Starting at the line that contains "To the nearest" and continuing through the end of the entries below, give each line as an item in a numbered list, leaving out blank lines and pictures.

(Extracted material)

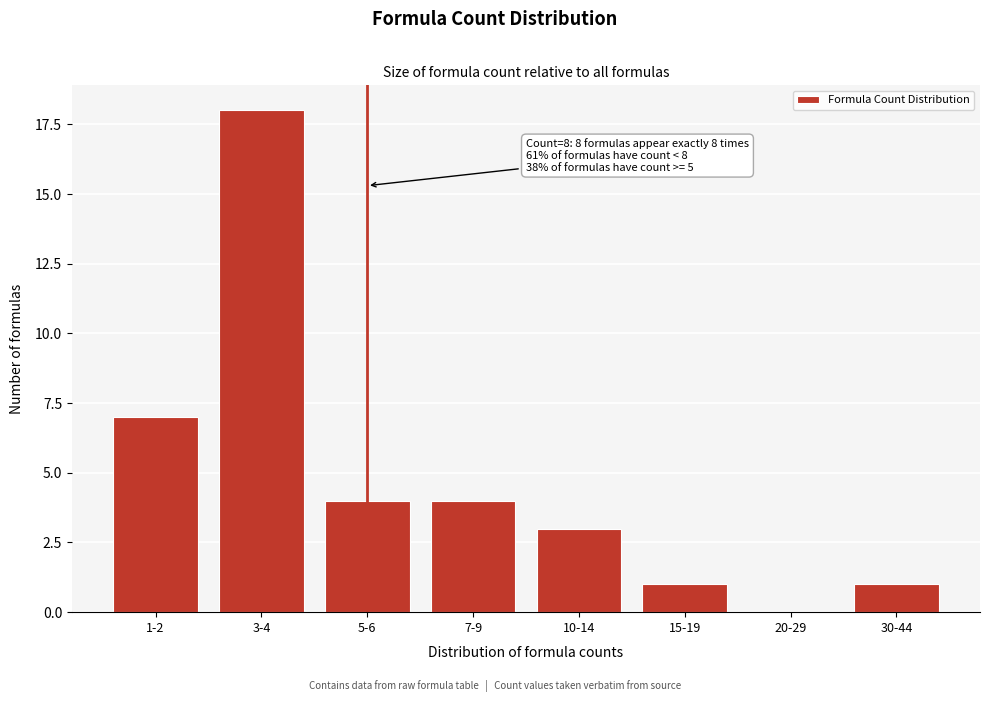

Reading left to right, extract all data points from this chart.

1-2=7	3-4=18	5-6=4	7-9=4	10-14=3	15-19=1	20-29=0	30-44=1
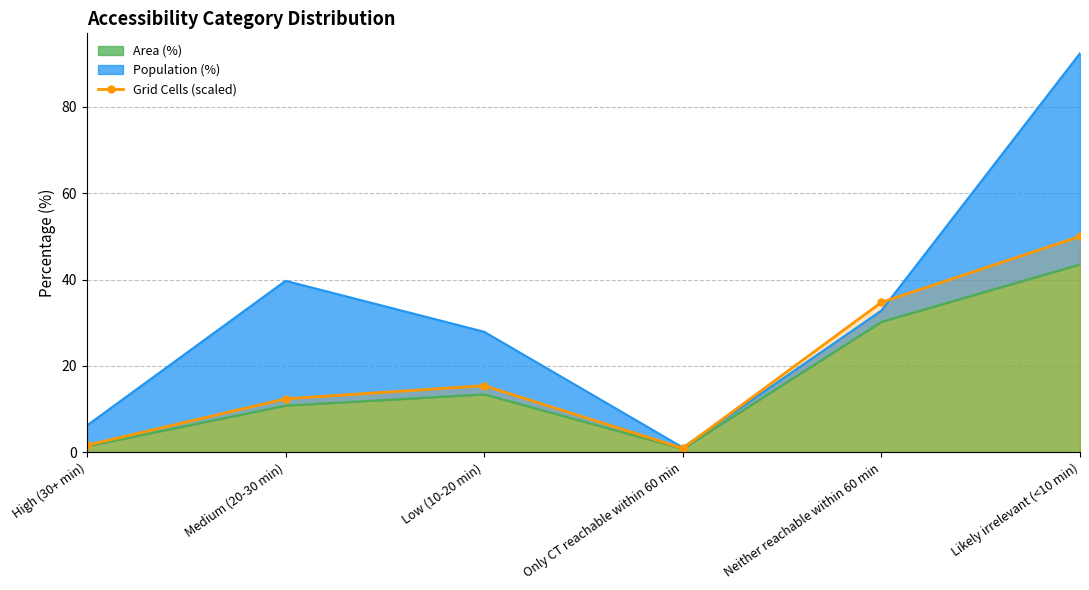

What is the change in value from High (30+ min) to Medium (20-30 min)?

+10.8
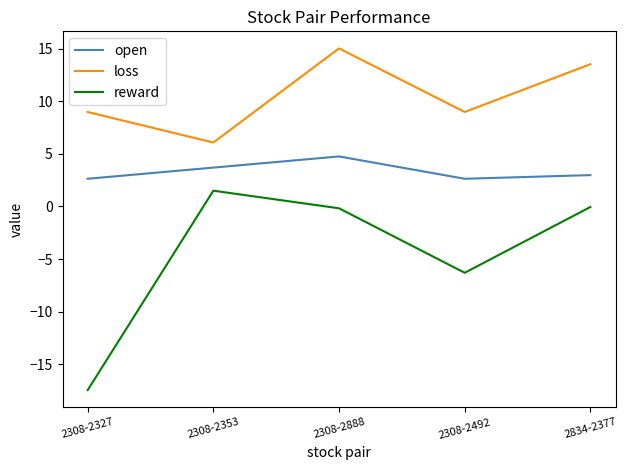

What is the spread (max minus min) of values at 2308-2492?

15.3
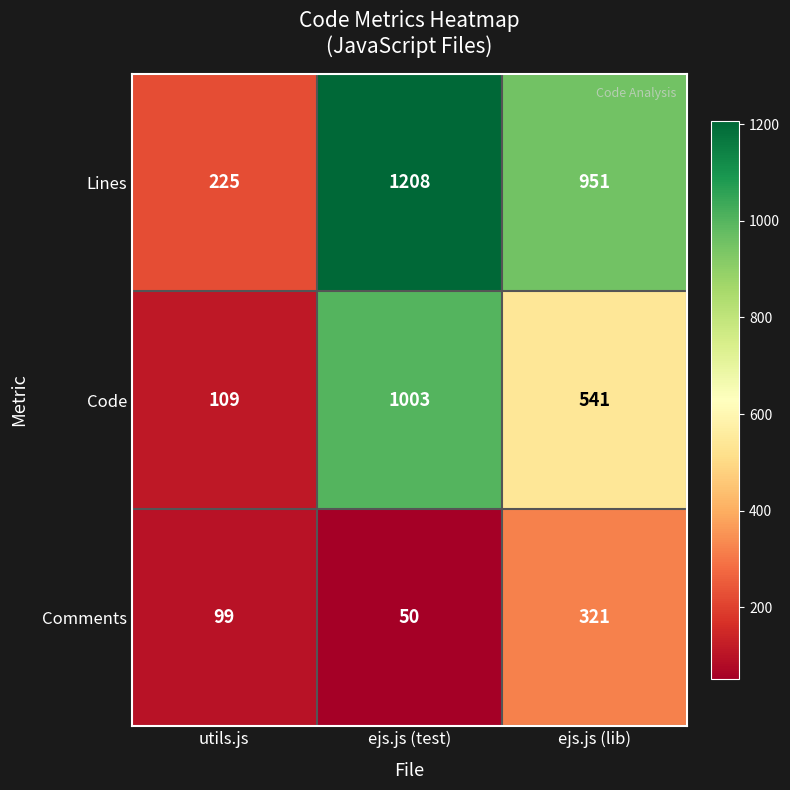

How many series are shown in this chart?

3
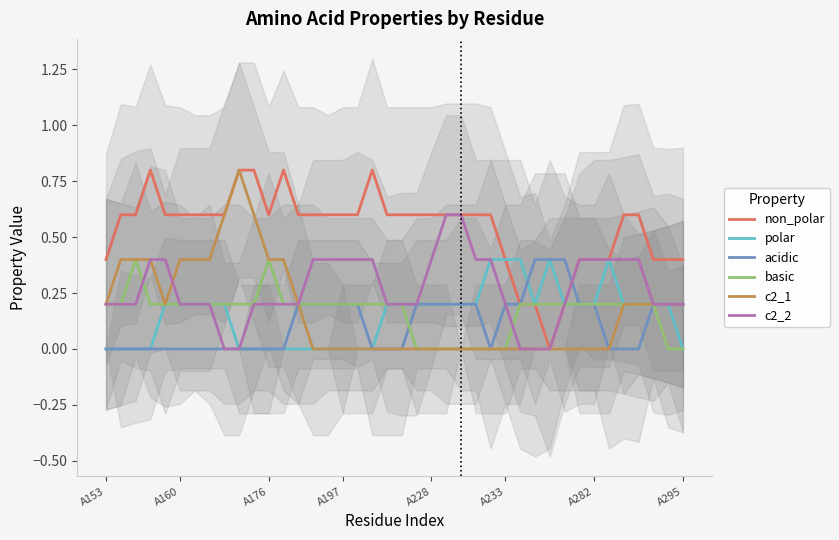

What is the highest value of the acidic series?

0.4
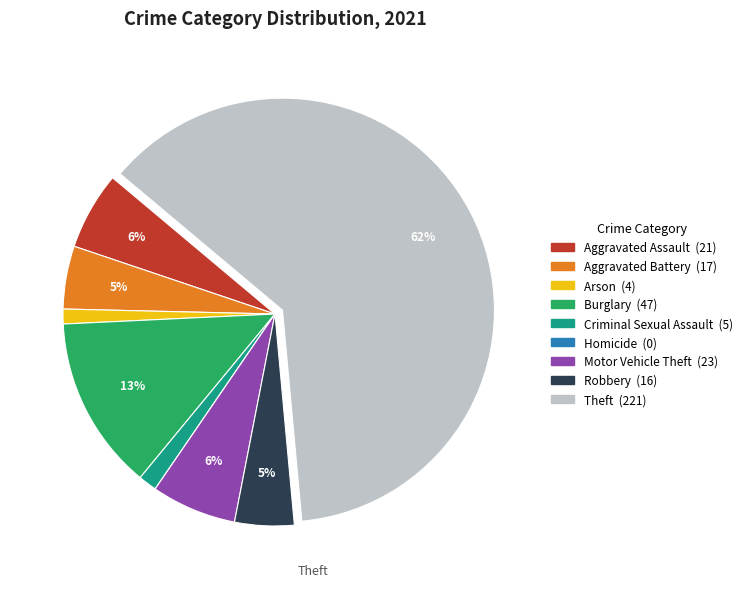

To the nearest percent, what portion does Motor Vehicle Theft represent?

6%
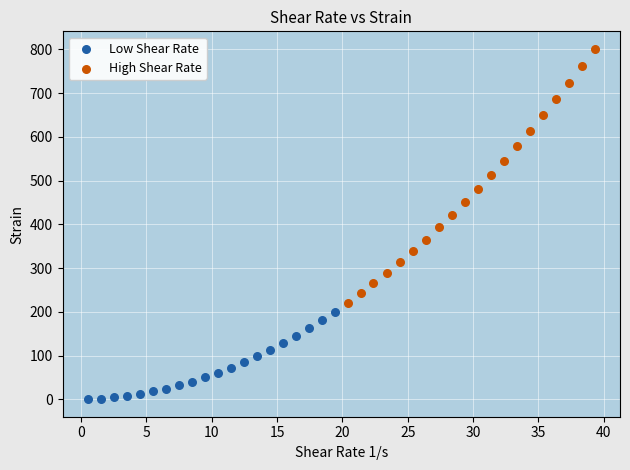

Which series has the largest Y range (max minus min)?

High Shear Rate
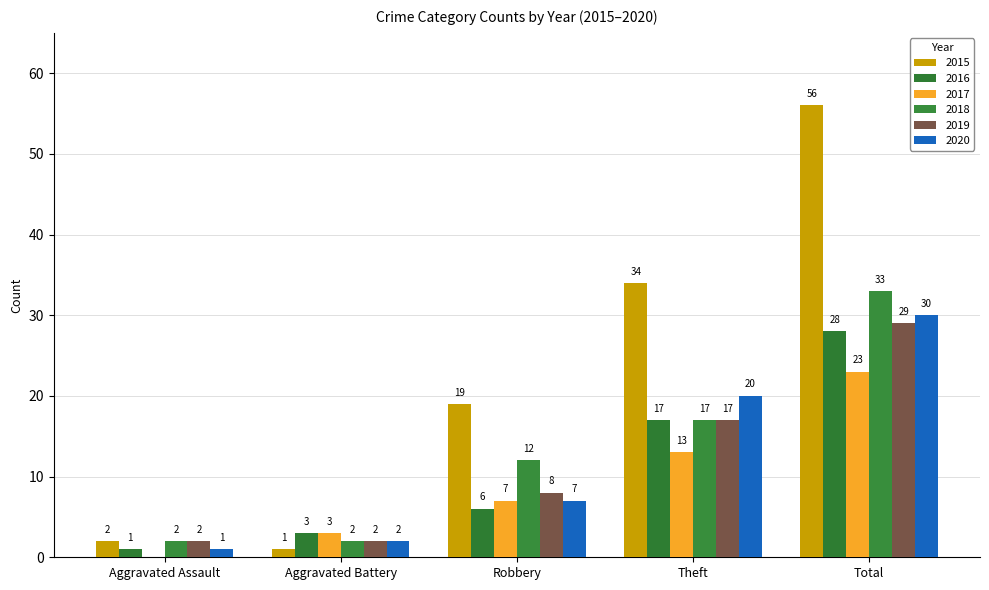

Count the number of categories in the chart.

5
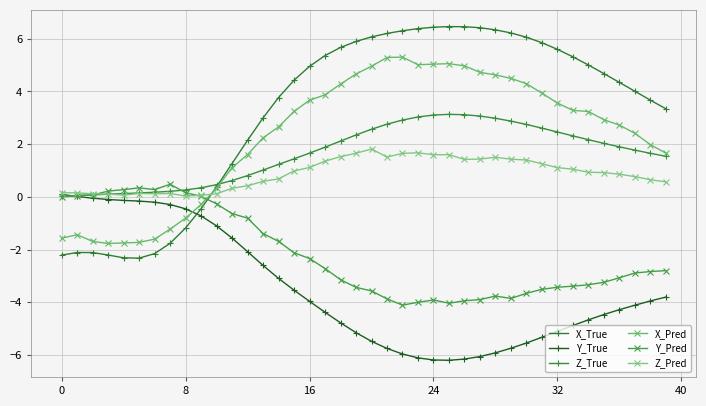

How many positive values does the X_Pred series have?

30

(End Extracted material)

Problem solution:
1. To the nearest percent, what portion does Motor Vehicle Theft represent?
2. 6%
3. Which series has the largest Y range (max minus min)?
4. High Shear Rate
5. Count the number of categories in the chart.
6. 5
7. How many positive values does the X_Pred series have?
8. 30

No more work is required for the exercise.